- Actions to take
• a. In the wildcard weekend forum thread, how many picks did Hoyer throw?
• b. Write the next part of the wildcard weekend forum thread, picking up after its last post.

--- Supplied passage Enclosed Below ---

Wildcard Weekend - 1/9 8:15 p.m. ET - Pittsburgh at Cincinnati (CBS)

/thread

And KC beat Houston 10 seconds into the game. The rest was just sort of predictable. Houston couldn't move the ball, like I thought. I just didn't expect 4 picks from Hoyer (and should have been like 7). I don't know why BO'B left him in, tbh.

That pick at the goal line was the killer though. Even a FG gives them some glimmer of hope at 13-3...

Oh well, good bye Patriots South
 
Maybe big ben can upstagr peyton and come in off injury and win a playoff game

---------- Post added at 12:36 AM ---------- Previous post was at 12:32 AM ----------

Roethlisberger calling the hit on him not "qb friendly" what a prick

You could tell that the refs were pro Stealers...
 
I honestly think the Bengals got jobbed

I don't know exactly why they called that second penalty to Adam Jones, but the one on Burfict was justified.

--- End of Enclosed Supplied passage ---
--- Excerpted records Enclosed Below ---

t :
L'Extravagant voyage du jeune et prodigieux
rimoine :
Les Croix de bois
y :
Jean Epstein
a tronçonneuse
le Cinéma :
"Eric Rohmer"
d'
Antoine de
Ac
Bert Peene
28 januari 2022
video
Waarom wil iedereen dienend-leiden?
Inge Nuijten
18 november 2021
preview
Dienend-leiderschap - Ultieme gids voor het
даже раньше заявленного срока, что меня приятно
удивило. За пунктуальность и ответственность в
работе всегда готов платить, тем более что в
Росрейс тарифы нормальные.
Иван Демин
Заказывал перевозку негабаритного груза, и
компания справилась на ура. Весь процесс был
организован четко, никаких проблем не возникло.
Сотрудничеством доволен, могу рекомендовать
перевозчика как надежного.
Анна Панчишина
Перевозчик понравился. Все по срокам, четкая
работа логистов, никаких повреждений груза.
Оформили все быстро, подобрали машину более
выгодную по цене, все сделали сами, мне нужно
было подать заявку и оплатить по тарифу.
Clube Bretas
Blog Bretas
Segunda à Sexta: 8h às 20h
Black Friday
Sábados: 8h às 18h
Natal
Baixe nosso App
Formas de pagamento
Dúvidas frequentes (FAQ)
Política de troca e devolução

--- End of Enclosed Excerpted records ---
--- Excerpted records Enclosed Below ---

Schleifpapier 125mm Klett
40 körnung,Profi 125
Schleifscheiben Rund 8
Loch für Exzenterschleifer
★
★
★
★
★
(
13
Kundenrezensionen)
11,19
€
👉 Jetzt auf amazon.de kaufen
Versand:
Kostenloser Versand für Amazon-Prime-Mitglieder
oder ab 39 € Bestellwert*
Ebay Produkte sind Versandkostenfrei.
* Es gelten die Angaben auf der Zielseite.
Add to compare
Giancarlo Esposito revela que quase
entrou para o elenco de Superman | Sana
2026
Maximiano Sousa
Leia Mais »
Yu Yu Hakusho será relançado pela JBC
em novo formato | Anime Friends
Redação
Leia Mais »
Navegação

--- End of Enclosed Excerpted records ---
--- Excerpted records Enclosed Below ---

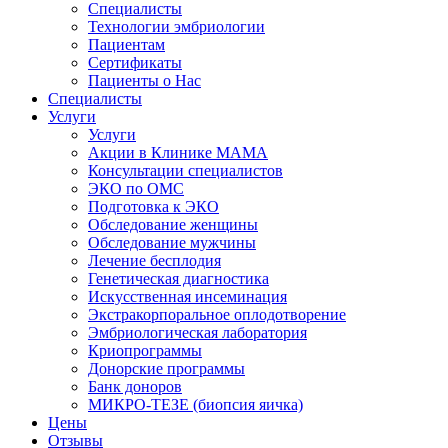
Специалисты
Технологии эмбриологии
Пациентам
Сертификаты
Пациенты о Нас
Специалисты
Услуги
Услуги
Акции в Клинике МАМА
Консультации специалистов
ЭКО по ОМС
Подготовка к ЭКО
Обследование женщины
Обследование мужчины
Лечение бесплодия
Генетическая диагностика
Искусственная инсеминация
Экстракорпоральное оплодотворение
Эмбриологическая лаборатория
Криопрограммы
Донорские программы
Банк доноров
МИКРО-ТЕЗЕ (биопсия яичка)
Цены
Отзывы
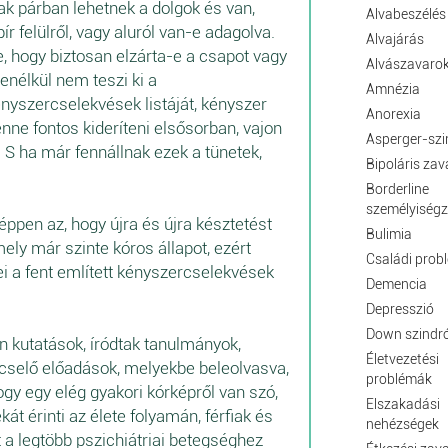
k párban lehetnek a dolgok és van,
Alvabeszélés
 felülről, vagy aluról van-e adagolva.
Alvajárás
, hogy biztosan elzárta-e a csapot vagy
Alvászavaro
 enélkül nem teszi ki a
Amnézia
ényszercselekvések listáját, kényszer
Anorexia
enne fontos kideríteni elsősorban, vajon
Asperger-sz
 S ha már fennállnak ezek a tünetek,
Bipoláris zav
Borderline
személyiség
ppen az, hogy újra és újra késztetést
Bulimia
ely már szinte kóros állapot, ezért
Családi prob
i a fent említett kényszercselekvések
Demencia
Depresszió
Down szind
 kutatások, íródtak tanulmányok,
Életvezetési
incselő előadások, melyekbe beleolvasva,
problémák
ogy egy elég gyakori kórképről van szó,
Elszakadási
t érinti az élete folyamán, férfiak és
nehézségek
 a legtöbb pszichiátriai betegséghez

--- End of Enclosed Excerpted records ---

- Expected responses
• a. Four.

• b.
By the way, I've seen this movie before with Burfict. When he was at ASU, he was called for facemasking, and complained so vociferously about the call that they threw an unsportsmanlike on him, too. They enforced both penalties, which gave their opponents (I think it was Stanford) the ball in the red zone. Stanford(?) proceeded to score the game-winning TD.

Even the penalty on Burfict only placed the ball at the hairy edge of the Pittsburgh kicker's FG range. I guess Jones figured he'd remove the rest of the uncertainty in that kick. :coffee:
 
I'm not sure how much KC can take away from their game today. Hoyer's performance might have worse than Delhome's against Arizona in 2008.
Houston never gave themselves a chance. Next week will be a major step up in class for KC.

I agree with all of this, but ... KC is on an 11-game winning streak, and most of their major contributors are healthy.

You can't say either of those things about the Patriots.

Then again, it's the BB and TFB Show in the playoffs. :toast:
 
In Mike Tomlin's post-game press conference, he said something that was (unintentionally?) hilarious ... "I think we both represented the AFC North and what the AFC North is about."

What, exactly, is that, Mike? Criminal activity??? :jester:

Link to video (comment is about 45 seconds in).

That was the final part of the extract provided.